There is an exercise that is mostly used as an Ice Breaker, where two strangers sit in front of each other, describe each other precisely and then fantasize about each others life.  Within the last week that the Indian collegues have come to Mannheim, this exercise has started to take up more and more workshop time and crept into leisure time, we find doing it in the tram and sometimes even missing the station. We have spent a week of getting to know each other, which happend while wokshopping, walking, changing hotels, dragging extremely big suitcases with saris all over the place, watching plays and swimming. Language does play a huge role – in the workshop and in the rest of our time. The actors Shrunga and Pallavi say “Danke” and “Leitungswasser” and in the workshop we listen to the actors speak in Kannada, Russian, Spanish, Swiss German, French, Kannadised English, Russian sign language and creative Bharat Natyamised Pantomime – as of today I know what jogging looks like in Bharat Natyam (a classical Indian dance form). Our German brains have worked hard on rythmical patterns called “Konokol” and we learned form Kirtana how to “konokol-rap” some weird & funky stuff today. Which brings us to the word “Scheisse” which the Germans do not agree on how bad the word actually is – while eating “Mannheimer Dreck” (a chocolate biscuit that wants to visually resemble a heap of scheisse!) in the evening, we heard the word on stage in the Schnawwl play “Risiko” at least five times. In the audience simoultaneous whispered translations af the whole play for our Indian friends, pissed of audience members changing seats. And then we do audio plays for each other in Kannada and German and later have a discussion on the phrase “I love you” and how overused it is, we tend to all agree on that.

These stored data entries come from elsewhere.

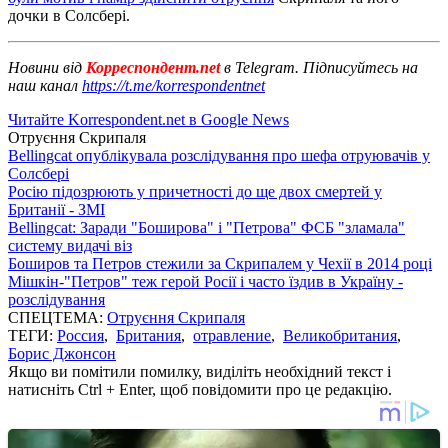
дочки в Солсбері.
Новини від
Корреспондент.net
в Telegram. Підписуйтесь на
наш канал
https://t.me/korrespondentnet
Читайте Korrespondent.net в Google News
Отруєння Скрипаля
Bellingcat опублікувала розслідування про шефа отруювачів у
Солсбері
Росію підозрюють у причетності до ще двох смертей у
Британії - ЗМІ
Bellingcat: Заради "Боширова" і "Петрова" ФСБ "зламала"
систему видачі віз
Боширов та Петров стежили за Скрипалем у Чехії в 2014 році
Мішкін-"Петров" теж герой Росії і часто їздив в Україну -
розслідування
СПЕЦТЕМА:
Отруєння Скрипаля
ТЕГИ:
Россия
,
Британия
,
отравление
,
Великобритания
,
Борис Джонсон
Якщо ви помітили помилку, виділіть необхідний текст і
натисніть Ctrl + Enter, щоб повідомити про це редакцію.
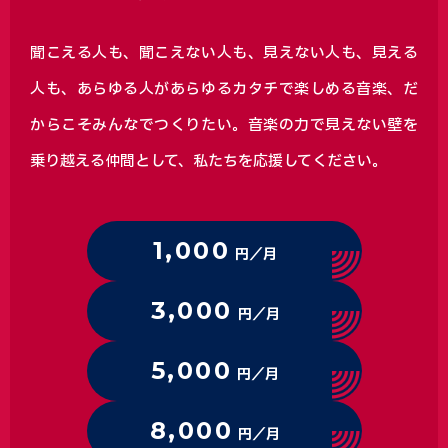
聞こえる人も、聞こえない人も、見えない人も、見える
人も、あらゆる人があらゆるカタチで楽しめる音楽、
だ
からこそみんなでつくりたい。音楽の力で見えない壁を
乗り越える仲間として、私たちを応援してください。
1,000
円／月
3,000
円／月
5,000
円／月
8,000
円／月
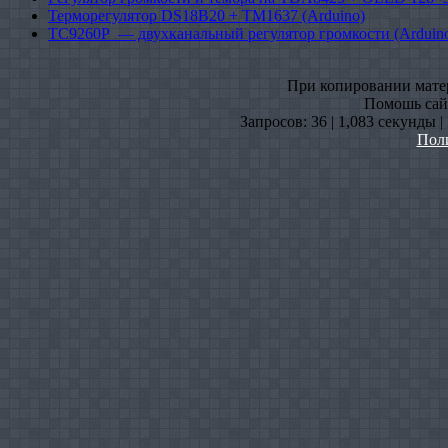
Терморегулятор DS18B20 + TM1637 (Arduino)
TC9260P — двухканальный регулятор громкости (Arduin
При копировании матери
Помошь сайт
Запросов: 36 | 1,083 секунды 
Пол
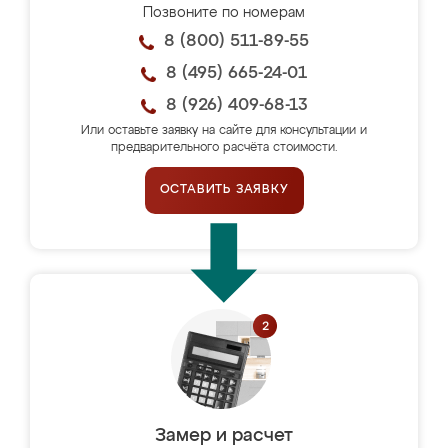
Позвоните по номерам
8 (800) 511-89-55
8 (495) 665-24-01
8 (926) 409-68-13
Или оставьте заявку на сайте для консультации и
предварительного расчёта стоимости.
ОСТАВИТЬ ЗАЯВКУ
Замер и расчет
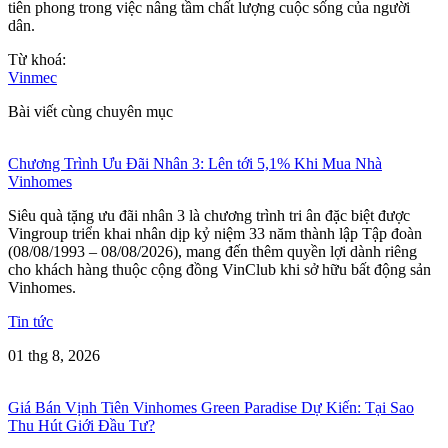
tiên phong trong việc nâng tầm chất lượng cuộc sống của người
dân.
Từ khoá:
Vinmec
Bài viết cùng chuyên mục
Chương Trình Ưu Đãi Nhân 3: Lên tới 5,1% Khi Mua Nhà
Vinhomes
Siêu quà tặng ưu đãi nhân 3 là chương trình tri ân đặc biệt được
Vingroup triển khai nhân dịp kỷ niệm 33 năm thành lập Tập đoàn
(08/08/1993 – 08/08/2026), mang đến thêm quyền lợi dành riêng
cho khách hàng thuộc cộng đồng VinClub khi sở hữu bất động sản
Vinhomes.
Tin tức
01 thg 8, 2026
Giá Bán Vịnh Tiên Vinhomes Green Paradise Dự Kiến: Tại Sao
Thu Hút Giới Đầu Tư?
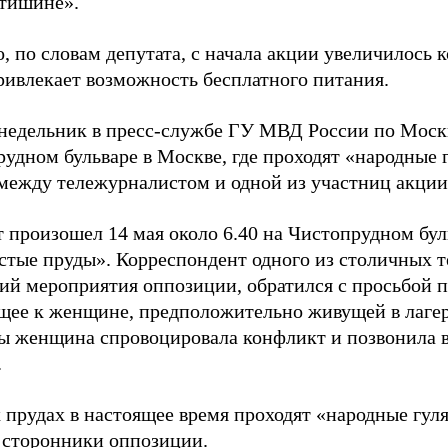
 тишине».
, по словам депутата, с начала акции увеличилось 
ривлекает возможность бесплатного питания.
онедельник в пресс-службе ГУ МВД России по Моск
рудном бульваре в Москве, где проходят «народные 
между тележурналистом и одной из участниц акции
 произошел 14 мая около 6.40 на Чистопрудном бул
стые пруды». Корреспондент одного из столичных т
й мероприятия оппозиции, обратился с просьбой 
щее к женщине, предположительно живущей в лагер
ды женщина спровоцировала конфликт и позвонила 
.
 прудах в настоящее время проходят «народные гуля
 сторонники оппозиции.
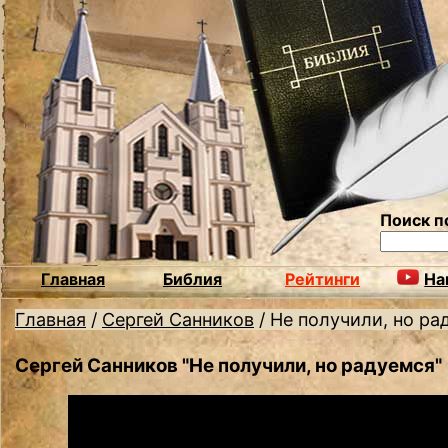
Поиск п
Главная
Библия
Рейтинги
На
Главная
/
Сергей Санников
/
Не получили, но ра
Сергей Санников "Не получили, но радуемся"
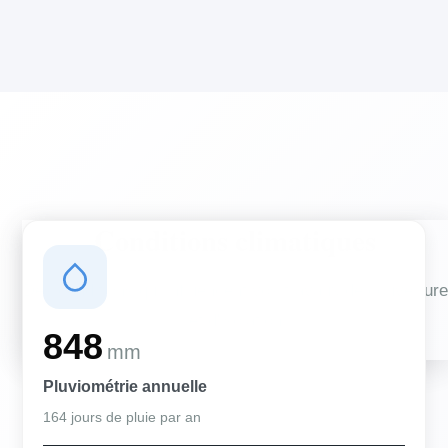
Conditions climatiques
Des conditions qui influencent vos travaux de couverture
et d'isolation
848
mm
Pluviométrie annuelle
164 jours de pluie par an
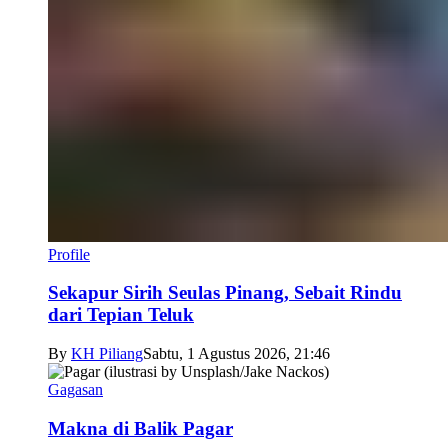
Profile
Sekapur Sirih Seulas Pinang, Sebait Rindu
dari Tepian Teluk
By
KH Piliang
Sabtu, 1 Agustus 2026, 21:46
Gagasan
Makna di Balik Pagar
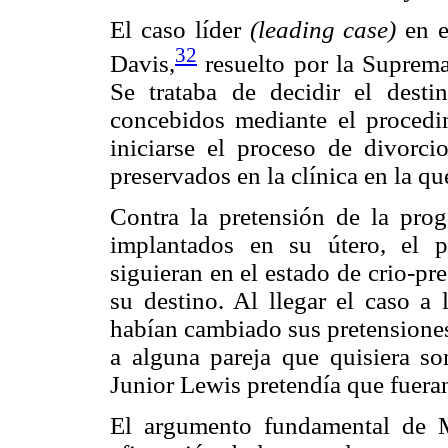
El caso líder
(leading case)
en e
32
Davis,
resuelto por la Suprema
Se trataba de decidir el dest
concebidos mediante el procedim
iniciarse el proceso de divorci
preservados en la clínica en la qu
Contra la pretensión de la pro
implantados en su útero, el p
siguieran en el estado de crio-pr
su destino. Al llegar el caso a
habían cambiado sus pretensione
a alguna pareja que quisiera som
Junior Lewis pretendía que fuera
El argumento fundamental de M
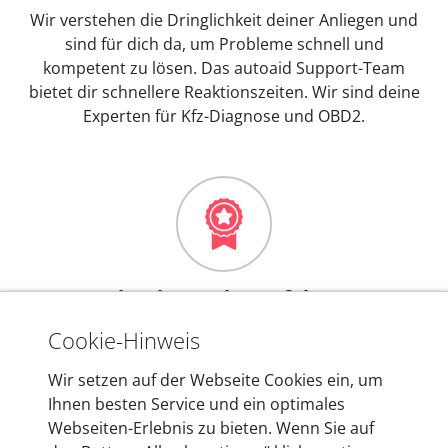
Wir verstehen die Dringlichkeit deiner Anliegen und
sind für dich da, um Probleme schnell und
kompetent zu lösen. Das autoaid Support-Team
bietet dir schnellere Reaktionszeiten. Wir sind deine
Experten für Kfz-Diagnose und OBD2.
Mehr als 10 Jahre Erfahrung
In den Kfz-Diagnosegeräten von autoaid stecken
Cookie-Hinweis
mehr als 10 Jahre Erfahrung, und auch in Zukunft
Wir setzen auf der Webseite Cookies ein, um
entwickeln wir unsere Produkte am Standort in
Ihnen besten Service und ein optimales
Berlin laufend weiter. Auf diese Qualität vertrauen
Webseiten-Erlebnis zu bieten. Wenn Sie auf
heute mehr als 60.000 Privatkunden und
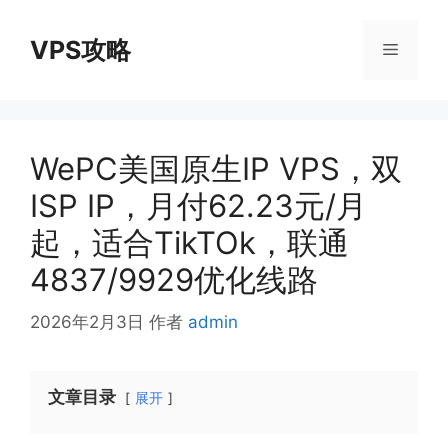
跳
至
VPS攻略
菜
内
容
单
WePC美国原生IP VPS，双
ISP IP，月付62.23元/月
起，适合TikTOk，联通
4837/9929优化线路
2026年2月3日
作者
admin
文章目录
展开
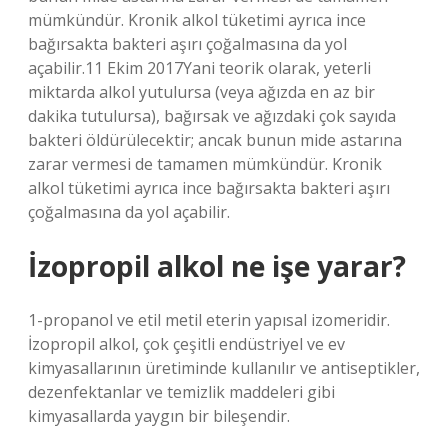
mümkündür. Kronik alkol tüketimi ayrıca ince
bağırsakta bakteri aşırı çoğalmasına da yol
açabilir.11 Ekim 2017Yani teorik olarak, yeterli
miktarda alkol yutulursa (veya ağızda en az bir
dakika tutulursa), bağırsak ve ağızdaki çok sayıda
bakteri öldürülecektir; ancak bunun mide astarına
zarar vermesi de tamamen mümkündür. Kronik
alkol tüketimi ayrıca ince bağırsakta bakteri aşırı
çoğalmasına da yol açabilir.
İzopropil alkol ne işe yarar?
1-propanol ve etil metil eterin yapısal izomeridir.
İzopropil alkol, çok çeşitli endüstriyel ve ev
kimyasallarının üretiminde kullanılır ve antiseptikler,
dezenfektanlar ve temizlik maddeleri gibi
kimyasallarda yaygın bir bileşendir.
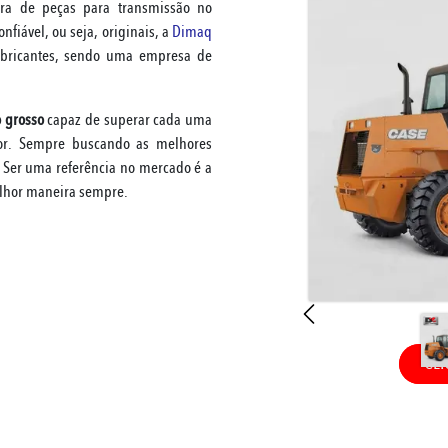
ora de peças para transmissão no
fiável, ou seja, originais, a
Dimaq
abricantes, sendo uma empresa de
 grosso
capaz de superar cada uma
r. Sempre buscando as melhores
. Ser uma referência no mercado é a
lhor maneira sempre.
CLI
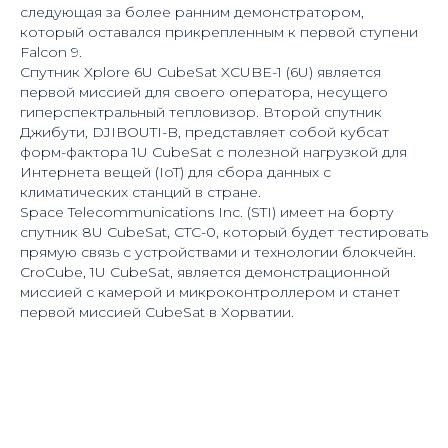
следующая за более ранним демонстратором,
который оставался прикрепленным к первой ступени
Falcon 9.
Спутник Xplore 6U CubeSat XCUBE-1 (6U) является
первой миссией для своего оператора, несущего
гиперспектральный тепловизор. Второй спутник
Джибути, DJIBOUTI-B, представляет собой кубсат
форм-фактора 1U CubeSat с полезной нагрузкой для
Интернета вещей (IoT) для сбора данных с
климатических станций в стране.
Space Telecommunications Inc. (STI) имеет на борту
спутник 8U CubeSat, CTC-0, который будет тестировать
прямую связь с устройствами и технологии блокчейн.
CroCube, 1U CubeSat, является демонстрационной
миссией с камерой и микроконтроллером и станет
первой миссией CubeSat в Хорватии.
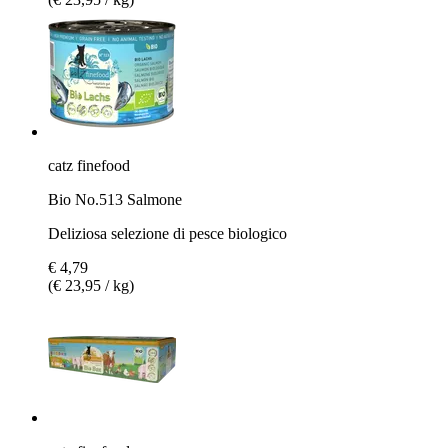
catz finefood
Bio No.513 Salmone
Deliziosa selezione di pesce biologico
€ 4,79
(€ 23,95 / kg)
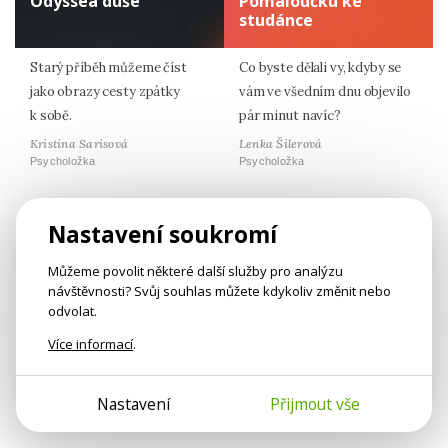
Odyssea duše
Pomaloučku ke
studánce
Starý příběh můžeme číst
Co byste dělali vy, kdyby se
jako obrazy cesty zpátky
vám ve všedním dnu objevilo
k sobě.
pár minut navíc?
Kristina Sarisová
Lenka Šilerová
Psycholožka
Psycholožka
Nastavení soukromí
Nejlépe hodnocené články
Můžeme povolit některé další služby pro analýzu
návštěvnosti? Svůj souhlas můžete kdykoliv změnit nebo
Citáty z Psychologie.cz
odvolat.
Více informací
.
Nastavení
Přijmout vše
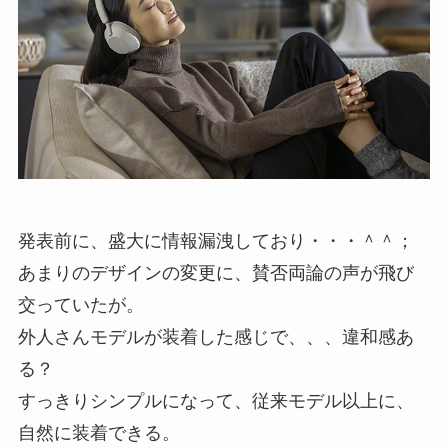
発表前に、盛大に情報漏洩しており・・・＾＾；
あまりのデザインの変更に、賛否両論の声が飛び
交っていたが。
外人さんモデルが装着した感じで、、、違和感あ
る？
すっきりシンプルになって、従来モデル以上に、
自然に装着できる。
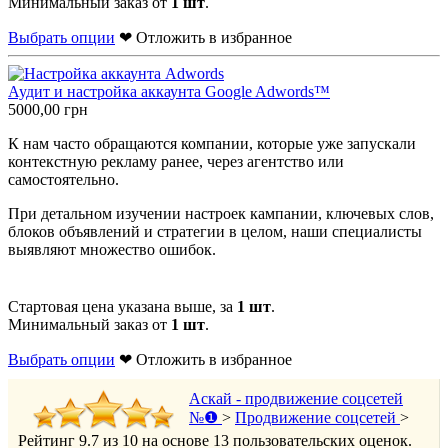
Минимальный заказ от
1 шт
.
Выбрать опции
❤ Отложить в избранное
Аудит и настройка аккаунта Google Adwords™
5000,00
грн
К нам часто обращаются компании, которые уже запускали
контекстную рекламу ранее, через агентство или
самостоятельно.
При детальном изучении настроек кампании, ключевых слов,
блоков объявлений и стратегии в целом, наши специалисты
выявляют множество ошибок.
Стартовая цена указана выше, за
1 шт
.
Минимальный заказ от
1 шт
.
Выбрать опции
❤ Отложить в избранное
Аскай - продвижение соцсетей
№❶
>
Продвижение соцсетей
>
Рейтинг
9.7
из
10
на основе
13
пользовательских оценок.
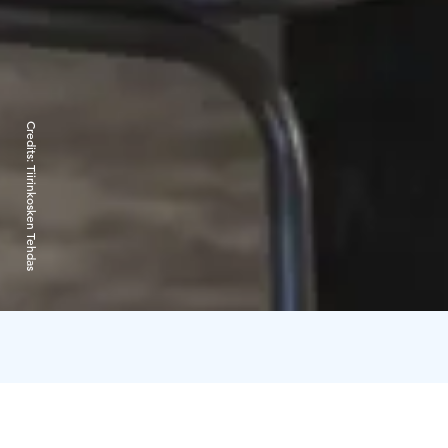
Credits:
Tiirinkosken Tehdas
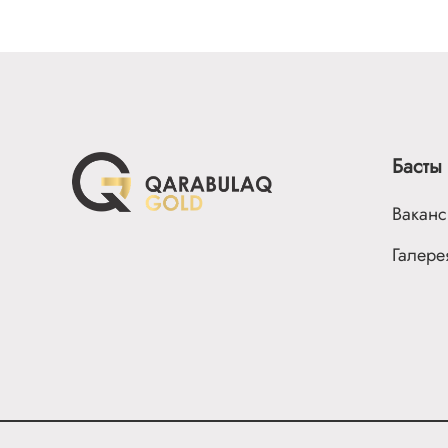
Басты 
Вакан
Галере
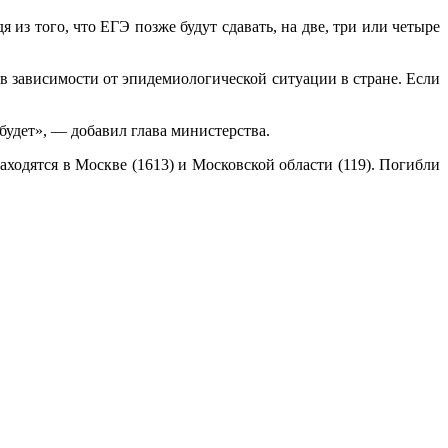
из того, что ЕГЭ позже будут сдавать, на две, три или четыре
в зависимости от эпидемиологической ситуации в стране. Если
будет», — добавил глава министерства.
одятся в Москве (1613) и Московской области (119). Погибли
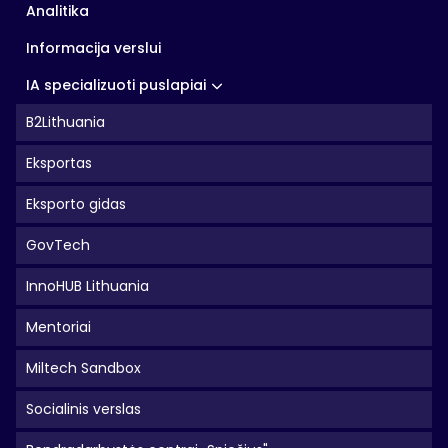
Analitika
Informacija verslui
IA specializuoti puslapiai
B2Lithuania
Eksportas
Eksporto gidas
GovTech
InnoHUB Lithuania
Mentoriai
Miltech Sandbox
Socialinis verslas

Language is not a problem anymore when we meet for real, it is music, a difference of beauty we feel after we read part of our play today (title not to be publsihed yet), simultaneously in Kannada, German and English.

We can talk and talk and we do – but the artistic director of Rangashankara, Arundhati Nag, says “I know you when I eat what you eat” and so she comes fresh from the plane directly into Sandra’s small kitchen where she spends the next five hours cooking for 50 people with her manager Gaythri and young German volunteers who heroically dissect the first chickens of thier lives. We all – who cooked – wonder how we will ever get that garlicgingeronion (yes I am randomly connecting several nouns into one word, as Germans do) smell of our skin, which becomes an issue two days later, after attentding a party in Casino. We all smell like ashtrays, which is not such a big problem if you are German and have short hair but if you have long Indian hair, to get rid of that smell is quite a task. But on friday we smell like new born babies because we ditched Verdi for the swimming pool where the actors Pallavi and Shrunga learned the breast stroke and freestyle breathing in just two hours. Pure water talent in action. With wrinkeld skin and burning eyes and very content with life we sleep like logs, while the washing machine works hard on our ashtrayed gingered garlicy workshop-sweaty clothes.

A footnote on food – on the second day in a workshop exercise we discover, that almost all of us love good food and so we have to mention that excellent Black Forest Cake we all had in the castle restaurant of beautiful Heidelberg. We know each other quite a bit better now. Currently we are all visiting the festival Schöne Aussicht in Stuttgart.